The sexual receptivity of female mice, shown as lordosis response, is mainly regulated by estradiol action on estrogen receptor alpha (ERα) and beta (ERβ), depending on the day of the estrous cycle. Previous studies revealed that ERα in the ventromedial nucleus of the hypothalamus (VMH) plays an essential role in the induction of lordosis on the day of estrus (Day 1). However, the mechanisms of the transition to non-receptive states on the day after estrus (Day 2) are not completely understood. In the present study, we investigated the possible role of ERβ, which is highly expressed in the dorsal raphe nucleus (DRN), in lordosis expression. We found that ERβ-Cre female mice, which were ovariectomized and primed with estradiol and progesterone to mimic the estrous cycle, showed high levels of lordosis on Day 2 when ERβ-expressing DRN (DRN-ERβ+) neuronal activity was chemogenetically suppressed.
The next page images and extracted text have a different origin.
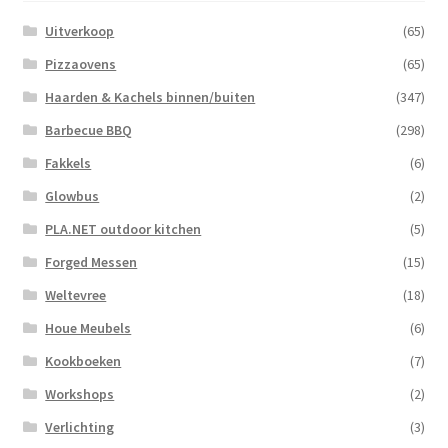
Uitverkoop
(65)
Pizzaovens
(65)
Haarden & Kachels binnen/buiten
(347)
Barbecue BBQ
(298)
Fakkels
(6)
Glowbus
(2)
PLA.NET outdoor kitchen
(5)
Forged Messen
(15)
Weltevree
(18)
Houe Meubels
(6)
Kookboeken
(7)
Workshops
(2)
Verlichting
(3)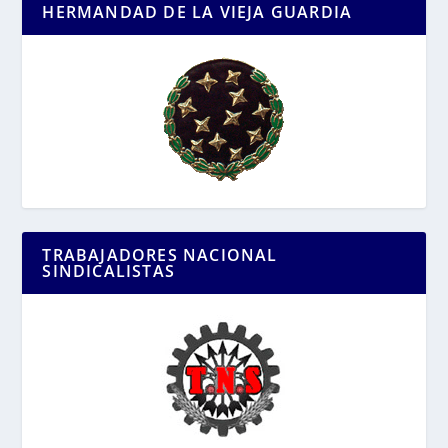
HERMANDAD DE LA VIEJA GUARDIA
TRABAJADORES NACIONAL
SINDICALISTAS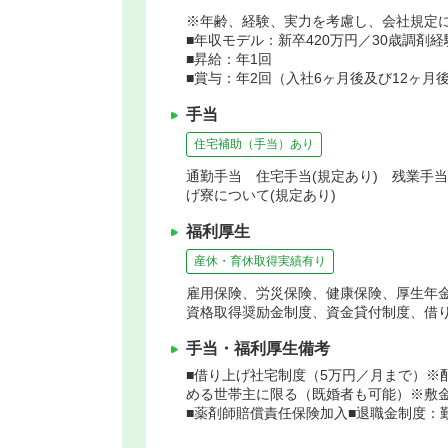
※年齢、経験、実力を考慮し、会社規定
■年収モデル：新卒420万円／30歳調剤経
■昇給：年1回
■賞与：年2回（入社6ヶ月後及び12ヶ月
手当
住宅補助（手当）あり
通勤手当 住宅手当(規定あり) 残業手当(
げ寮について(規定あり)
福利厚生
産休・育休取得実績有り
雇用保険、労災保険、健康保険、厚生年
資格取得奨励金制度、資金貸付制度、借
手当・福利厚生備考
■借り上げ社宅制度（5万円／月まで）※
める世帯主に限る（既婚者も可能）※敷
■薬剤師賠償責任保険加入■退職金制度：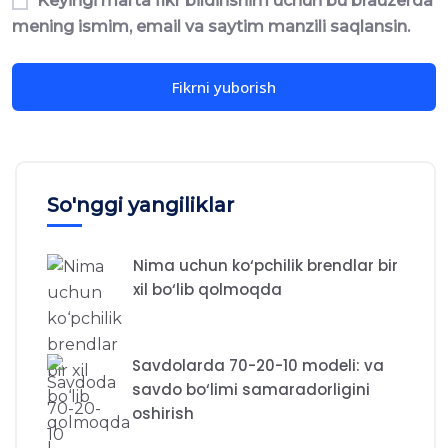
Keyingi marta fikr bildirishim uchun bu brauzerda
mening ismim, email va saytim manzili saqlansin.
So'nggi yangiliklar
Nima uchun ko‘pchilik brendlar bir
xil bo‘lib qolmoqda
Savdolarda 70-20-10 modeli: va
savdo bo‘limi samaradorligini
oshirish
This finding suggests that excitation of DRN-ERβ+ neurons is necessary for the decline of lordosis on Day 2. Fiber photometry recordings during female-male behavioral interactions revealed that DRN-ERβ+ neuronal activation in response to male intromission was significantly more prolonged on Day 2 compared to Day 1. Chemogenetic over-stimulation of DRN-ERβ+ neurons induced c-Fos expression in brain areas known to be inhibitory for lordosis expression, even though they did not express anterogradely labeled fibers of DRN-ERβ+ cells. These findings collectively suggest that DRN-ERβ+ neuronal excitation serves as an inhibitory modulator and is responsible for the decline in receptivity during non-estrus phases. Significance Statement In females, switching from a sexually receptive state to a non-receptive phase during the estrous cycle is essential for effective behavioral interactions with males and successful reproduction. Here, we delineate the possible brain regions that regulate the decline in receptive behavioral responses, such as lordosis, from those shown on the day of estrus to those on the day after estrus. We found that excitation of neurons expressing estrogen receptor (ER) β in the midbrain dorsal raphe nucleus is crucial for the suppression of lordosis during the day after estrus. This is contrasted with the facilitatory action of ERα, another type of ER, and provides new insights for understanding the neural basis of the adaptive expression of female reproductive behavior.